What the task requires – Go through the data and say how many lines include the string "GetByCategory"; return only the figure.

Stored data –
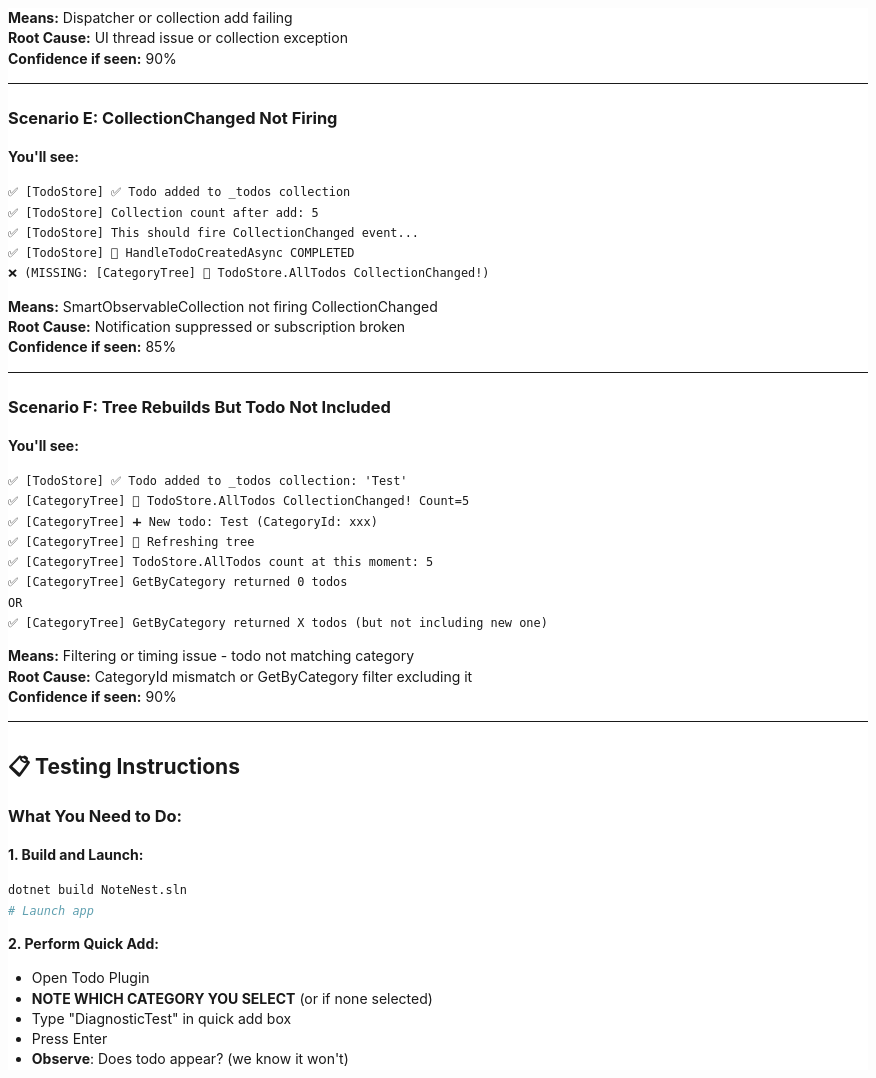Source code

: **Means:** Dispatcher or collection add failing  
**Root Cause:** UI thread issue or collection exception  
**Confidence if seen:** 90%

---

### **Scenario E: CollectionChanged Not Firing**

**You'll see:**
```
✅ [TodoStore] ✅ Todo added to _todos collection
✅ [TodoStore] Collection count after add: 5
✅ [TodoStore] This should fire CollectionChanged event...
✅ [TodoStore] 🏁 HandleTodoCreatedAsync COMPLETED
❌ (MISSING: [CategoryTree] 🔄 TodoStore.AllTodos CollectionChanged!)
```

**Means:** SmartObservableCollection not firing CollectionChanged  
**Root Cause:** Notification suppressed or subscription broken  
**Confidence if seen:** 85%

---

### **Scenario F: Tree Rebuilds But Todo Not Included**

**You'll see:**
```
✅ [TodoStore] ✅ Todo added to _todos collection: 'Test'
✅ [CategoryTree] 🔄 TodoStore.AllTodos CollectionChanged! Count=5
✅ [CategoryTree] ➕ New todo: Test (CategoryId: xxx)
✅ [CategoryTree] 🔄 Refreshing tree
✅ [CategoryTree] TodoStore.AllTodos count at this moment: 5
✅ [CategoryTree] GetByCategory returned 0 todos
OR
✅ [CategoryTree] GetByCategory returned X todos (but not including new one)
```

**Means:** Filtering or timing issue - todo not matching category  
**Root Cause:** CategoryId mismatch or GetByCategory filter excluding it  
**Confidence if seen:** 90%

---

## 📋 **Testing Instructions**

### **What You Need to Do:**

**1. Build and Launch:**
```bash
dotnet build NoteNest.sln
# Launch app
```

**2. Perform Quick Add:**
- Open Todo Plugin
- **NOTE WHICH CATEGORY YOU SELECT** (or if none selected)
- Type "DiagnosticTest" in quick add box
- Press Enter
- **Observe**: Does todo appear? (we know it won't)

Solution to this problem – 3